Haha I sometimes cant help myself from looking for the morbid sides of life.
 — XxArsonxX

"...and birds bake in trees..." WHAT a beautiful ending to such a POWERFUL and beautiful poem!  Absolutely awesome!  Here's lookin' at the #1 spot with a "10."
 — starr

p.s.  I HAD TO DROP BY one more time because this is soooooooo good.  This time, I heard a torch song from L18 on.  Congratulations on the #1 spot again.  This is beautiful writing.  Thanks for the gift of reading it.  Peaceout.
 — starr

almost chopped prose. and why does everyone have to cuss?
 — unknown

love this.
 — inutile

this is one of the few poems I've read on this site that has actually done anything to me. it is lush with insight.
 — wanderlusted

Look who's #1 on top rated now, it's so deserving . . . hope ur doing well and writing lots more poems   ;-)
 — redsky

another poem where animals or nature are used to create a dramatic ending. it s getting to be a stale technique
 — unknown

I really liked this poem. reminds me of my family :(
 — aholm

i agree with unknown

the ending of your poems are pretty predictable. always emphasizing some residual dissonance by way of nature or animal or insect etc
 — unknown

brilliant. in love with this one.
 — houseofcards

Oh my fucking god.
 — OKcomputer

this has made me cry.
there was something significant i wanted to say about you, mikki, but i don't remember. you are beautiful.
 — OKcomputer

ah yes, mikki. what can I say that hasn't already been said? this one is great. more poems please.
 — theair

this is great you have catched it
 — momo

you shouldn't use bad words because my CHILD just read THAT!!!!
 — unknown

there is not a whole lot for me to say, that han't been mentioned about this.
i could nitpick, but there is not much to nit or pick. practically nothing. the break in lines8/9 are a bit off-putting, but i think that be more of a problrm with pc, than you.
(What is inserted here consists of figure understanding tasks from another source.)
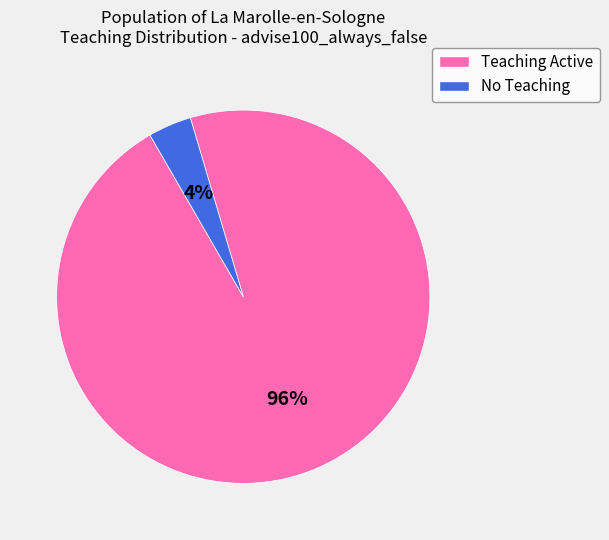

How many slices are in this pie chart?

2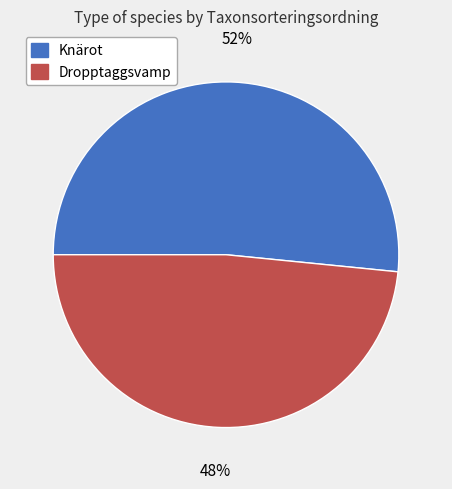

To the nearest percent, what is the average slice percentage?

50%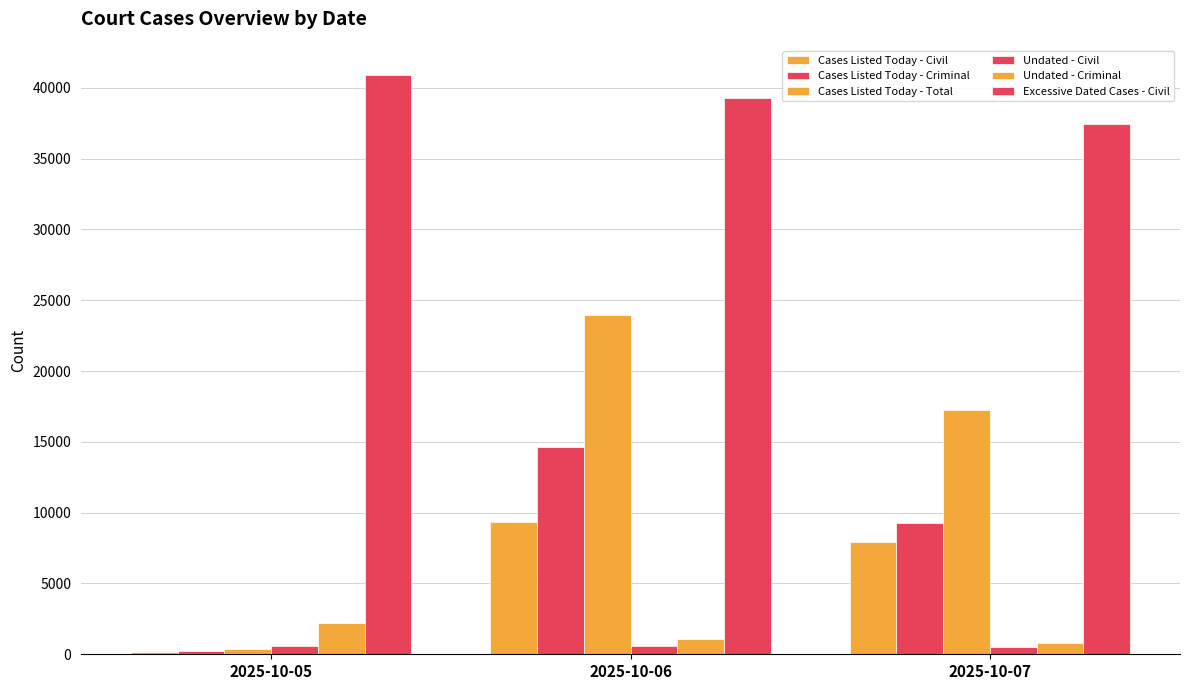

Reading right to left, extract all data points from this chart.

Cases Listed Today - Civil: 7963	9324	185
Cases Listed Today - Criminal: 9262	14665	203
Cases Listed Today - Total: 17225	23989	388
Undated - Civil: 538	564	569
Undated - Criminal: 805	1081	2182
Excessive Dated Cases - Civil: 37460	39292	40920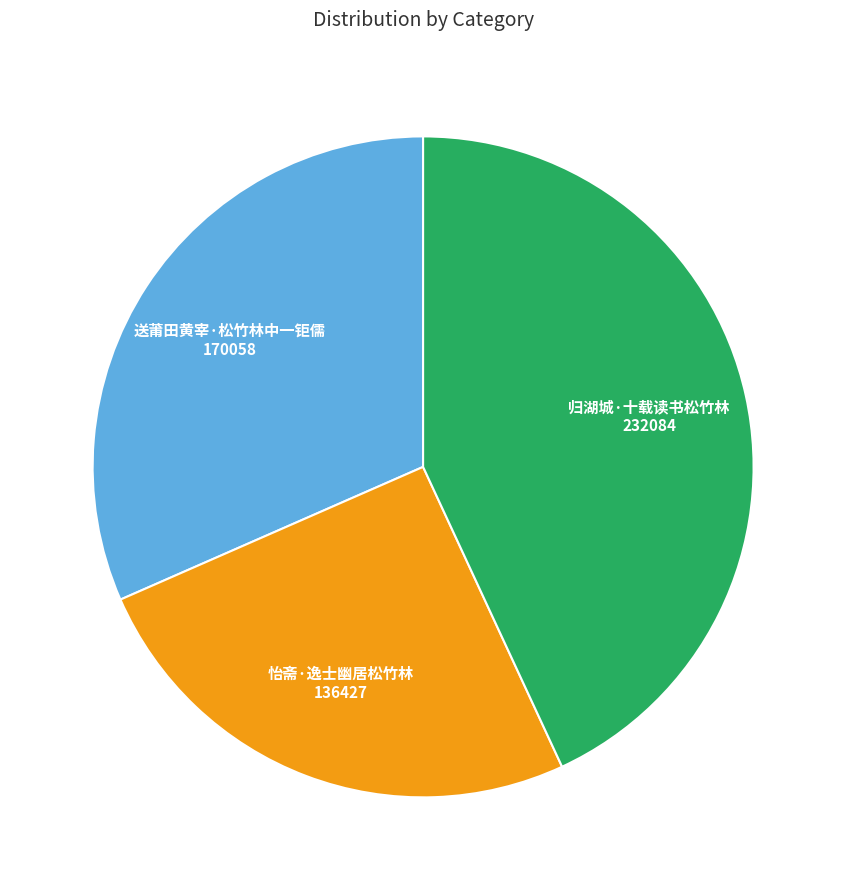

Which has a higher value, 送莆田黄宰·松竹林中一钜儒 or 归湖城·十载读书松竹林?

归湖城·十载读书松竹林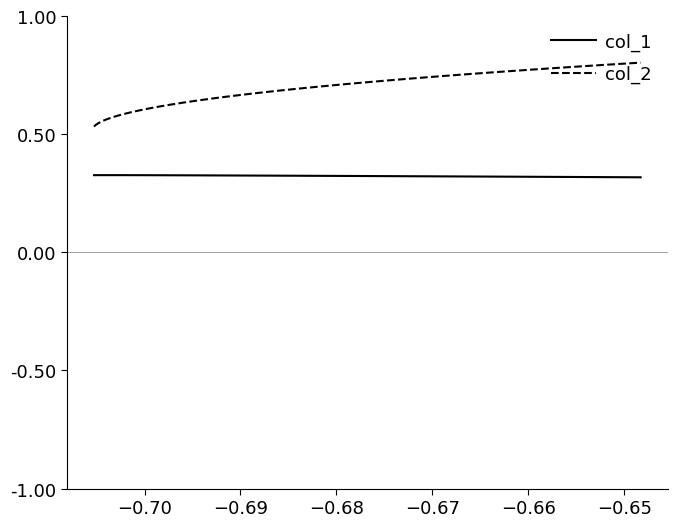

Which series has the widest spread of values?

col_2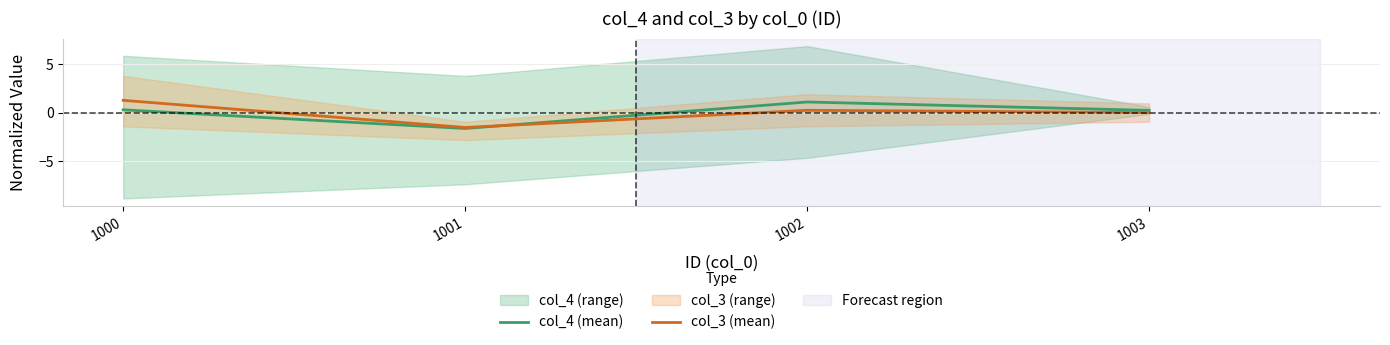

Which series has the largest total across all categories?

col_4 (mean)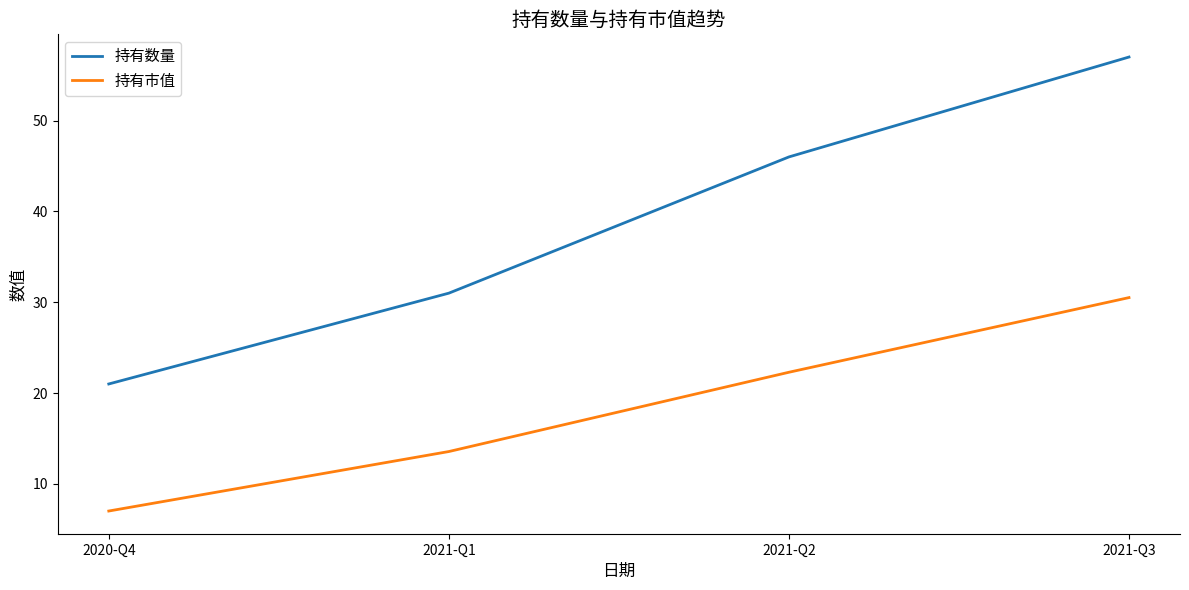

The value of 持有市值 at 2021-Q2 is 22.3. True or false?

True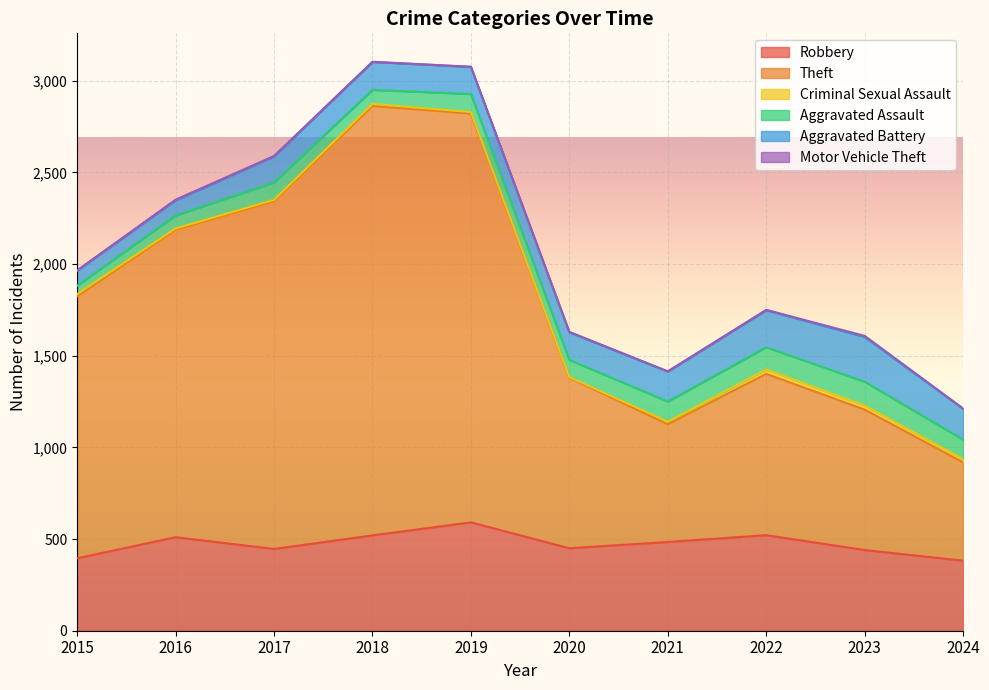

Which category has the highest value in the Theft series?

2018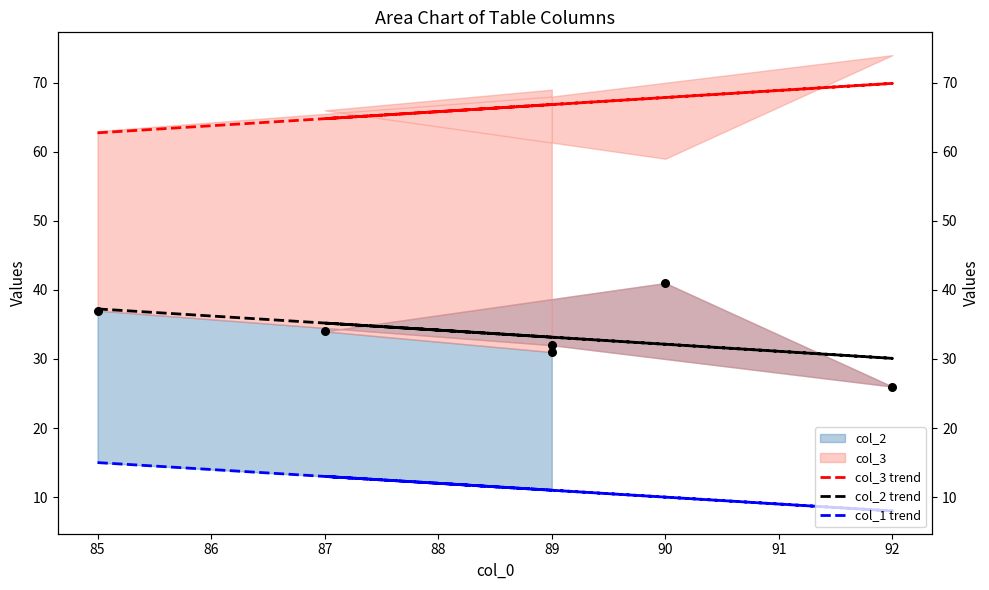

At how many categories does at least one series exceed 18?

6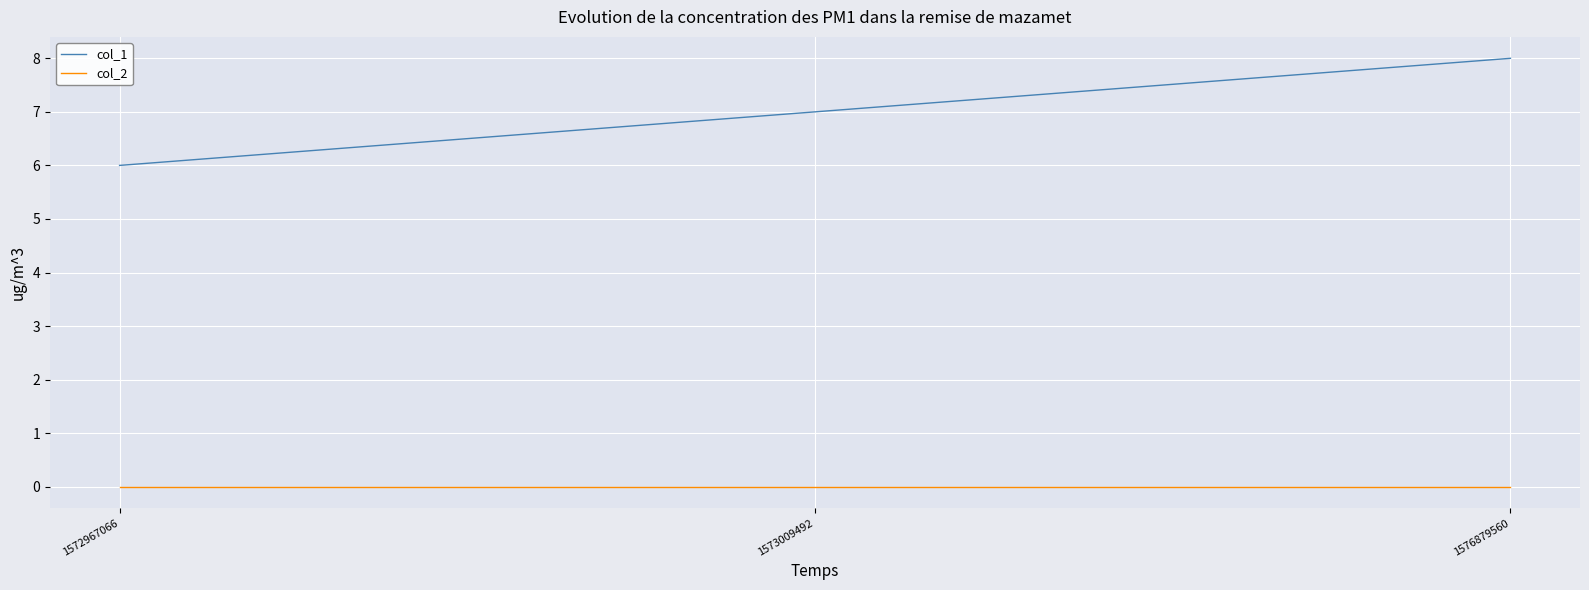

Does the chart have visible grid lines?

Yes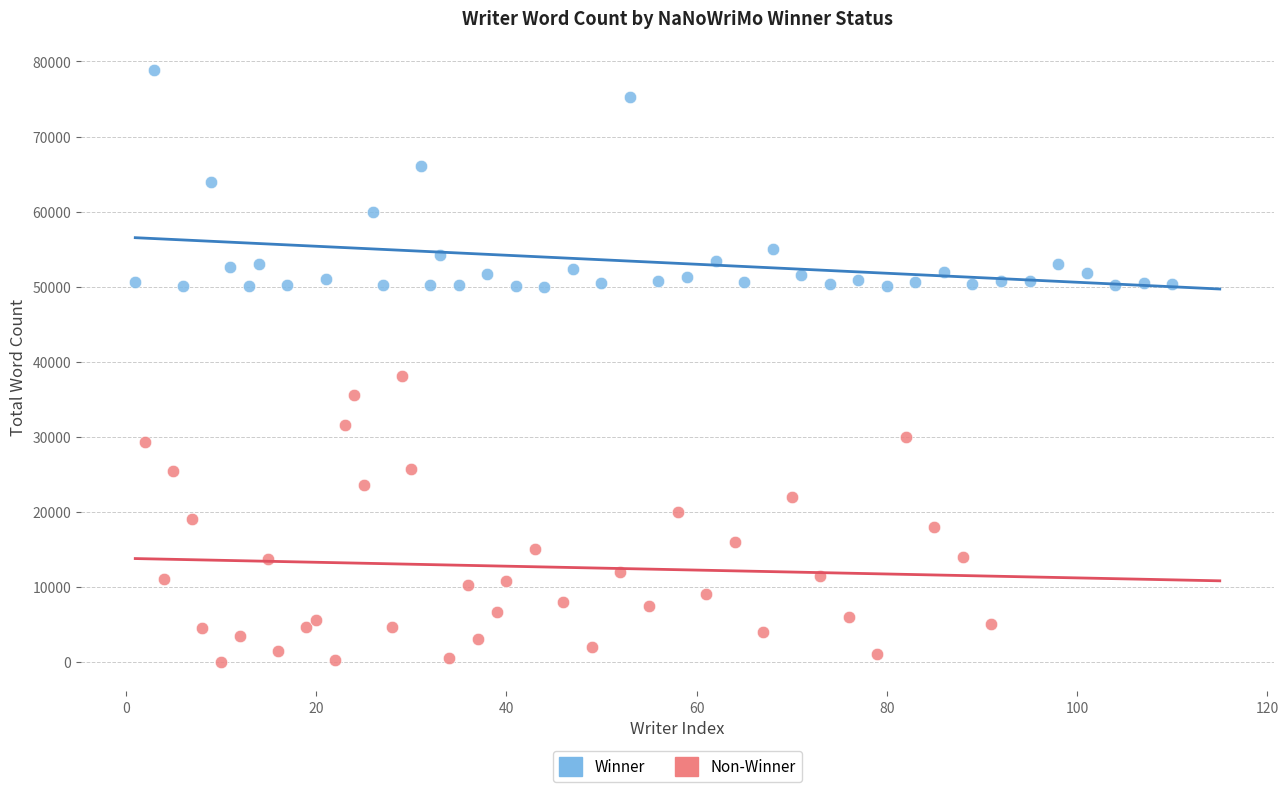

Which series contains the lowest Y value?

Non-Winner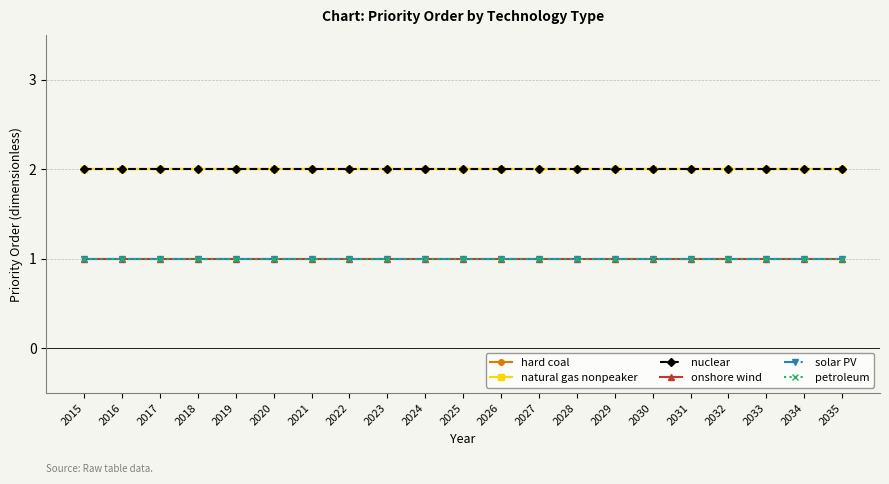

Does the chart display data point markers on the line(s)?

Yes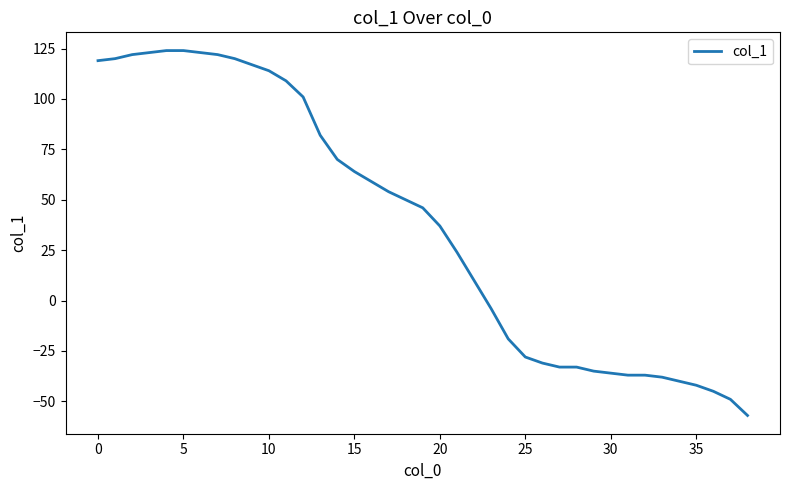

How many values are above zero?

23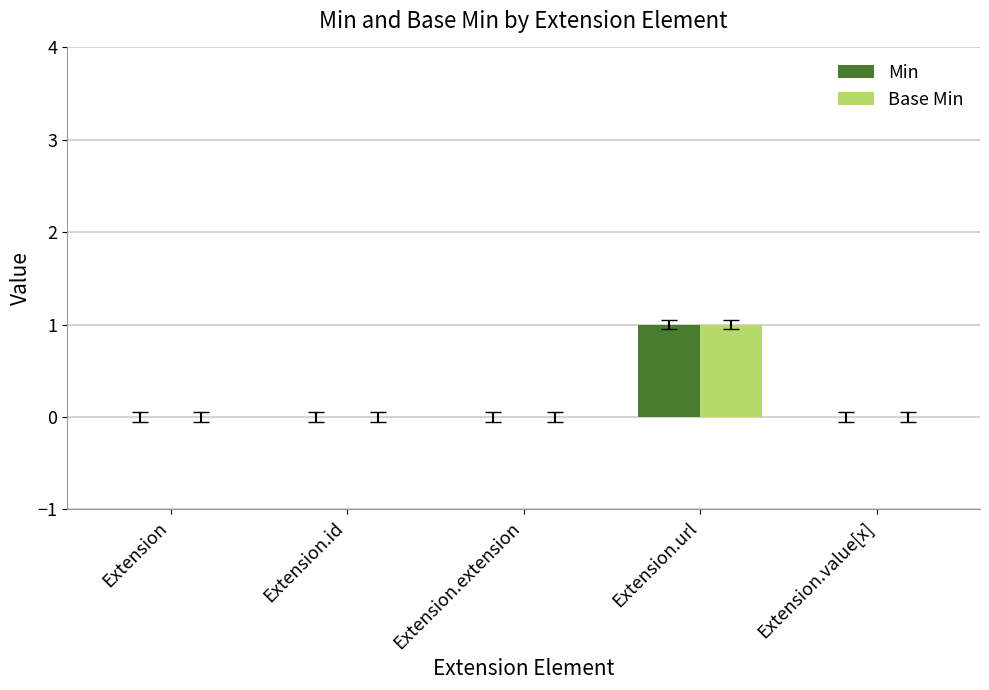

Which category has the highest value in the Base Min series?

Extension.url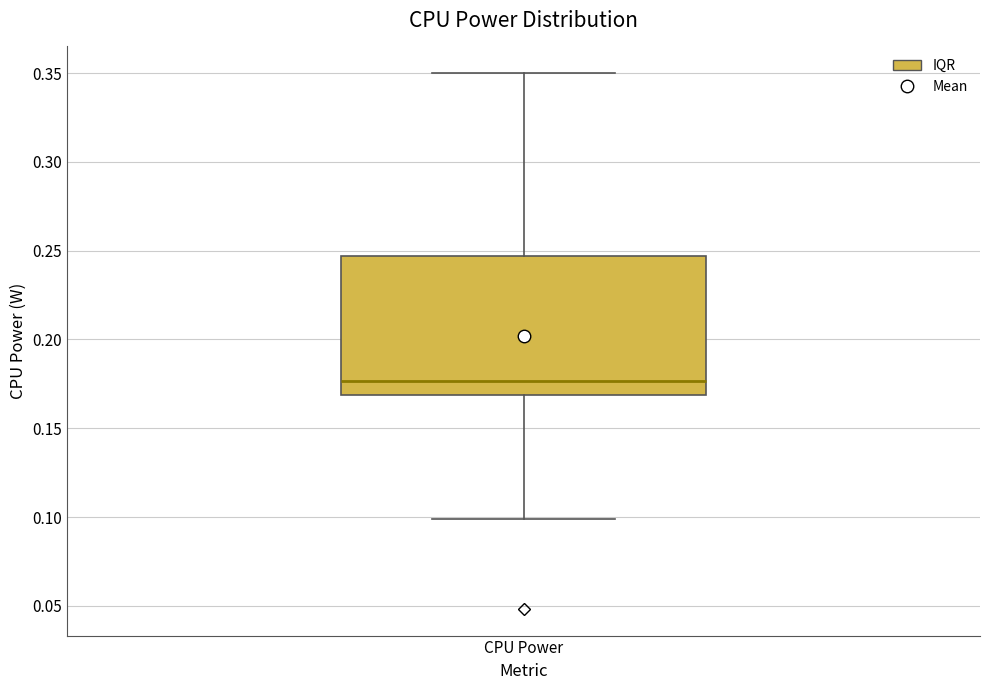

Read this box plot against the y-axis: the position of the median line, the range covered by the box, and the ends of both whiskers. The values are not printed on the chart, so give them approximately, as read against the axis.

median 0.175, box 0.170 to 0.245, whiskers 0.100 to 0.350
after that point, this is practically flawless. especially the last six lines.

glow on.
 — onklcrispy

I know it’s often not advisable to start or end a line with “and”, but your first line is interesting enough to allow it to serve as a cliffhanger.  And it’s such a natural place to pause when reading aloud. While I was at it I couldn’t resist seeing what a different order might look like—not saying my way is better.

It’s so damn how today, and
every unhappy woman in sunglasses
and uncomfortable shoes walking downtown
looks like you, and I wonder
if you might have gotten married
in Las Vegas again,

Regardless, lines 6 through 8 (well, maybe make that 10) twisted my gut.  Very well done.

If I hadn’t already cheated—looked to see who the author is—I would think that too little thought was put into the break between 15 and 16.  But it’s you, so I’ll just admit that I don’t get it.  I think the flow would benefit from breaking after “jones”.

In 16, consider putting “seriously” in front of “kick”.

I really like the crippled poems mention.

And the ending.

I remain a steadfast admirer of your work.
 — unknown

The idea is good. The beginning and end are good. I feel like the end isn't any sort of conclusion, though.
The beginning makes me smile.
 — silentscream

Thanks for the comments.  I'm sorry I've been missing out on PC recently, life's just been a bit out of hand.  I've been gathering acorns as autumn progresses, and miss reading & critiquing.  Soon, though, soon enough I'll have more time and energy.  Until then, thanks again.
 — mikkirat

I can't wait for letter #2,940. This was phenominal! 8/10
 — Henry

one of the best poems i ever read. just so beautiful.
 — unknown

The 18th and 19th lines, for me, conveyed the most emotion.

This is awesome. By far the best thing I've read on this site.
 — janejones

i really really enjoyed this...the last stanza especially....wow wow wow  :)
 — GreenDreams

one of the best poems i've ever read. thanks.
 — meghanmidget

one word: humbled
 — theair

wow, i don't know what else to say! reading poems is quite a new thing to me, i think i never liked them cause of the types of poem they made me learn by heart at school. but this i really like, i have short flashbacks as i read it, and i can feel so much..missing, loss feeling. fantastic.
 — photobooth

very nice. what stood out to me in this poem was the honesty and how the reader could relate to this. job well done. my only suggestion is to possibly strengthen your ending.